* _Records shown_
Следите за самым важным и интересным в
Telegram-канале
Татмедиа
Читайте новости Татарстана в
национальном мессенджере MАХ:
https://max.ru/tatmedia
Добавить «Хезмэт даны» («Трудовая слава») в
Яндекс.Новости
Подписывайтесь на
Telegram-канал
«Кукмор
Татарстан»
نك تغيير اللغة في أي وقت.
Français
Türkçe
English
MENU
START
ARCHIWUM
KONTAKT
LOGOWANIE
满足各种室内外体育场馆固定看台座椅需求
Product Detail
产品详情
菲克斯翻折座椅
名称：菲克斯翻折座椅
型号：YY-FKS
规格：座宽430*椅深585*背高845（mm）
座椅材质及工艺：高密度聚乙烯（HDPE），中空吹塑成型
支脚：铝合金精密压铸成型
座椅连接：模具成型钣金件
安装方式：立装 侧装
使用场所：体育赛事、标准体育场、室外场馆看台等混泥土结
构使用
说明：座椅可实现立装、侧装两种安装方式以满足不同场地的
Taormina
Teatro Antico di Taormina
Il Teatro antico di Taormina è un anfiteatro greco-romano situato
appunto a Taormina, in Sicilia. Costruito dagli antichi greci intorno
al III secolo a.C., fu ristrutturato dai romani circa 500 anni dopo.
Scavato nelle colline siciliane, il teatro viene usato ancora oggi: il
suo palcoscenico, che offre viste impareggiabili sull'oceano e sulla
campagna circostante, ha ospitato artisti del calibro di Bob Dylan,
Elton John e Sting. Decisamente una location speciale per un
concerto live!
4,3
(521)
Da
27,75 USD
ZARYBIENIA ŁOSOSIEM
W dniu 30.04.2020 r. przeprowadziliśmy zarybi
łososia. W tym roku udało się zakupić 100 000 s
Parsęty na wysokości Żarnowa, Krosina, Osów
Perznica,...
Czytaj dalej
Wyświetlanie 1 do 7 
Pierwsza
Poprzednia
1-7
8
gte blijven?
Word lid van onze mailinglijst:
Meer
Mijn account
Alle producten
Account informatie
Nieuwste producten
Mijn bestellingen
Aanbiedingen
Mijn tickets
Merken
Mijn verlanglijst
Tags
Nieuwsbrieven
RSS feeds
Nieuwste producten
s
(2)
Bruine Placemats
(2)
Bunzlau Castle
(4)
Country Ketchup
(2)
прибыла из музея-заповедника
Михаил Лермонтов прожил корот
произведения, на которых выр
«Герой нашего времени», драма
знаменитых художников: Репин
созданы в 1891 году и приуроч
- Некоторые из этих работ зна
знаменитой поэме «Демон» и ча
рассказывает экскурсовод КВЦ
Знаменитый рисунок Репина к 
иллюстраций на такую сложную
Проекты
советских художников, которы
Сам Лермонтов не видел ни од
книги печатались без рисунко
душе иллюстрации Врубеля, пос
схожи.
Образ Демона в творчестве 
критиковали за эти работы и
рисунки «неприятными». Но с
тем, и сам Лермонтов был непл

* _What to do_
The records must be reproduced in full. Nothing should differ.

* _Exercise answer_
Следите за самым важным и интересным в
Telegram-канале
Татмедиа
Читайте новости Татарстана в
национальном мессенджере MАХ:
https://max.ru/tatmedia
Добавить «Хезмэт даны» («Трудовая слава») в
Яндекс.Новости
Подписывайтесь на
Telegram-канал
«Кукмор
Татарстан»
نك تغيير اللغة في أي وقت.
Français
Türkçe
English
MENU
START
ARCHIWUM
KONTAKT
LOGOWANIE
满足各种室内外体育场馆固定看台座椅需求
Product Detail
产品详情
菲克斯翻折座椅
名称：菲克斯翻折座椅
型号：YY-FKS
规格：座宽430*椅深585*背高845（mm）
座椅材质及工艺：高密度聚乙烯（HDPE），中空吹塑成型
支脚：铝合金精密压铸成型
座椅连接：模具成型钣金件
安装方式：立装 侧装
使用场所：体育赛事、标准体育场、室外场馆看台等混泥土结
构使用
说明：座椅可实现立装、侧装两种安装方式以满足不同场地的
Taormina
Teatro Antico di Taormina
Il Teatro antico di Taormina è un anfiteatro greco-romano situato
appunto a Taormina, in Sicilia. Costruito dagli antichi greci intorno
al III secolo a.C., fu ristrutturato dai romani circa 500 anni dopo.
Scavato nelle colline siciliane, il teatro viene usato ancora oggi: il
suo palcoscenico, che offre viste impareggiabili sull'oceano e sulla
campagna circostante, ha ospitato artisti del calibro di Bob Dylan,
Elton John e Sting. Decisamente una location speciale per un
concerto live!
4,3
(521)
Da
27,75 USD
ZARYBIENIA ŁOSOSIEM
W dniu 30.04.2020 r. przeprowadziliśmy zarybi
łososia. W tym roku udało się zakupić 100 000 s
Parsęty na wysokości Żarnowa, Krosina, Osów
Perznica,...
Czytaj dalej
Wyświetlanie 1 do 7 
Pierwsza
Poprzednia
1-7
8
gte blijven?
Word lid van onze mailinglijst:
Meer
Mijn account
Alle producten
Account informatie
Nieuwste producten
Mijn bestellingen
Aanbiedingen
Mijn tickets
Merken
Mijn verlanglijst
Tags
Nieuwsbrieven
RSS feeds
Nieuwste producten
s
(2)
Bruine Placemats
(2)
Bunzlau Castle
(4)
Country Ketchup
(2)
прибыла из музея-заповедника
Михаил Лермонтов прожил корот
произведения, на которых выр
«Герой нашего времени», драма
знаменитых художников: Репин
созданы в 1891 году и приуроч
- Некоторые из этих работ зна
знаменитой поэме «Демон» и ча
рассказывает экскурсовод КВЦ
Знаменитый рисунок Репина к 
иллюстраций на такую сложную
Проекты
советских художников, которы
Сам Лермонтов не видел ни од
книги печатались без рисунко
душе иллюстрации Врубеля, пос
схожи.
Образ Демона в творчестве 
критиковали за эти работы и
рисунки «неприятными». Но с
тем, и сам Лермонтов был непл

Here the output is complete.